We decline these. The pitch sounds reasonable until you trace the failure trajectory. The prompts the buyer hands us are tuned against a particular model; usually whatever model they were experimenting with three months ago; and against a tiny set of inputs in a Jupyter notebook. The moment those prompts hit the variance of real production traffic, they fail in ways that require restructuring the prompt, switching the model, redesigning the tool boundary, or restructuring the agent loop entirely. The buyer who hired us for “implementation” now has a pile of failures and a contract that says we cannot touch the prompts. The conversation that follows is the worst conversation in this business.
The deeper problem is that “you provide the prompts” is a polite refusal of the agency’s opinion, and an agency without an opinion is a staffing firm. We are not a staffing firm. The Anthropic model card for Claude Opus 4.7, published at the decline of 2025, is unambiguous on this point: prompt design is inseparable from model selection, tool design, eval design, and agent loop architecture. If the buyer wants us to take responsibility for the system performing in production, they have to let us own the entire stack. If they want to own the prompts, they need to own the system, and we are the wrong shape of partner.
The productive counter-offer is collaborative ownership: the buyer’s prompt engineer joins our weekly working session, we propose changes against an eval baseline, and the prompts evolve under joint authorship with us as the technical lead.

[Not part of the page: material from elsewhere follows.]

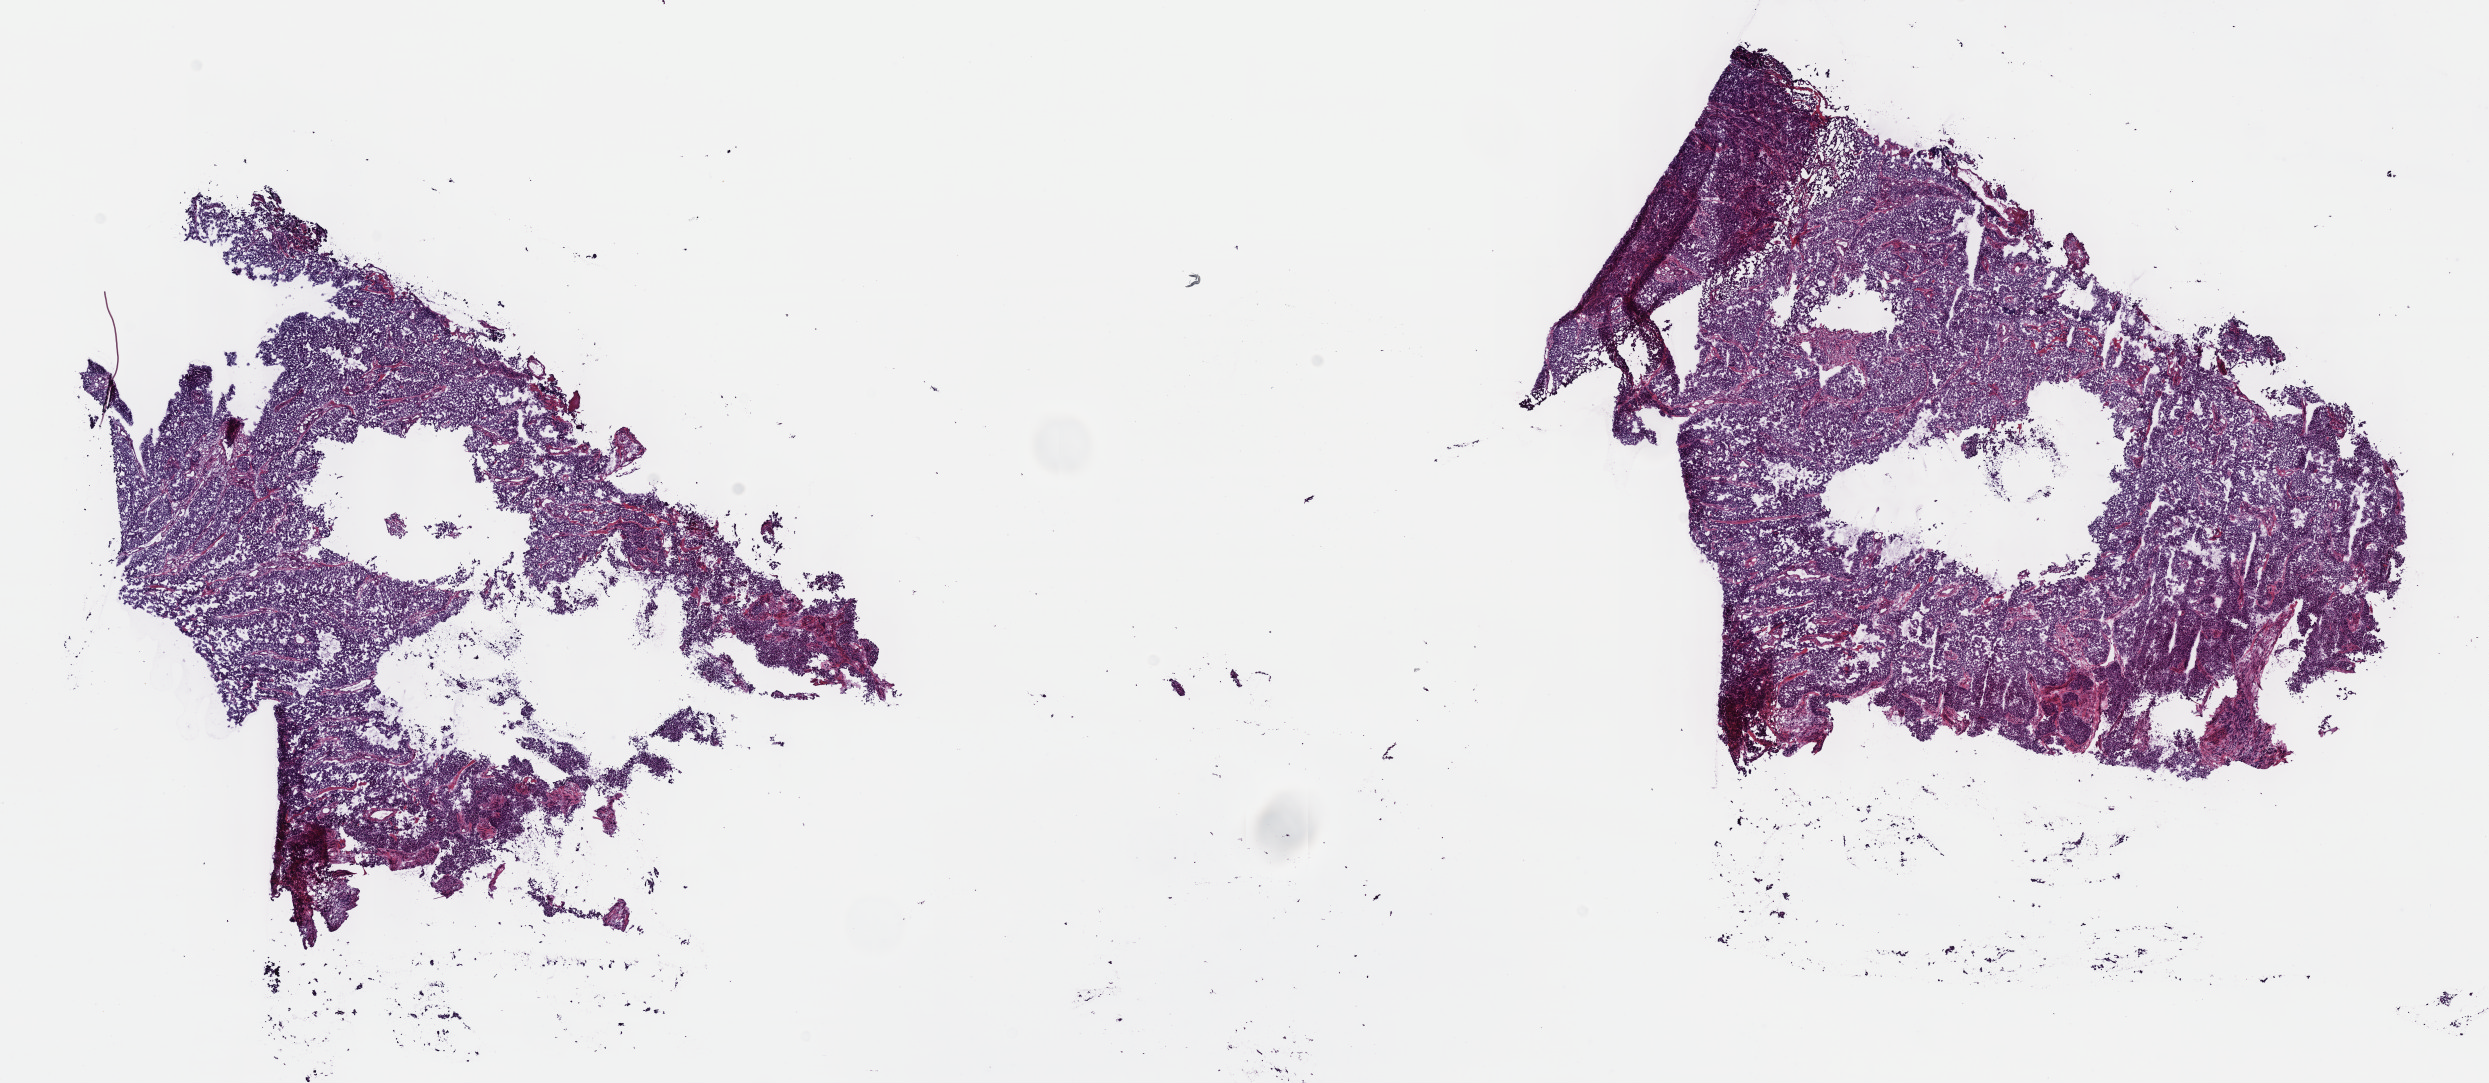
H&E whole-slide image, shown as a low-resolution overview of the whole scanned area (about 20.1 x 8.8 mm, slide scanned at 40x), frozen section from the top of the tissue portion, primary tumour sample from the bladder. Patient: male, age at initial diagnosis 73 years. Histologic grade: high grade. Composition of this section per pathologist review: tumour cells 100%, tumour nuclei 75%, normal cells 0%, stromal cells 0%, necrosis 0%. Inflammatory infiltration, as recorded: lymphocyte infiltration 2%, monocyte infiltration 0%, neutrophil infiltration 0%.
Diagnosis: Papillary transitional cell carcinoma (trigone of bladder). AJCC pathologic stage: IV (7th edition). TNM: T4b N0 M0.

Roughly two in three buyers find this acceptable once it is named clearly. The third drops out, which is the correct outcome for both sides.
Type 5: “We’ll pay on a success metric we define mid-project”
The contract is a flat rate for setup plus a performance bonus tied to a metric. The metric will be defined “once we have a baseline.” The buyer is enthusiastic about the alignment of incentives. The agency is, on first read, also enthusiastic. Performance pricing sounds modern and sounds like the right thing.
We decline these without exception. The reason is that “we’ll define the metric mid-project” is a structural mechanism for payment retraction, and we have learned this the expensive way. By the time the metric is defined, the project is half-built, the agency is committed, the buyer has many the leverage, and the metric will be selected; not maliciously, but inevitably; to land just barely outside the system’s actual performance. The performance bonus becomes the variable that absorbs most disagreement about scope, quality, and timing, and the agency ends up subsidizing the buyer’s discovery process with its own margin.
The honest version of performance pricing requires the metric, the threshold, and the measurement methodology to be defined and signed before the engagement begins, with eval cases written in advance and a baseline established in week one. We are happy to do this version, and roughly 15% of our engagements are structured this way. The dishonest version; “we’ll figure out the metric as we go”; is a price-discovery exercise on the agency’s discount, and we name it as such in writing during the sales process. Buyers who insist on the open-metric version are buyers who expect us to lose, and there is no engagement shape we are less willing to enter than one structured around our loss.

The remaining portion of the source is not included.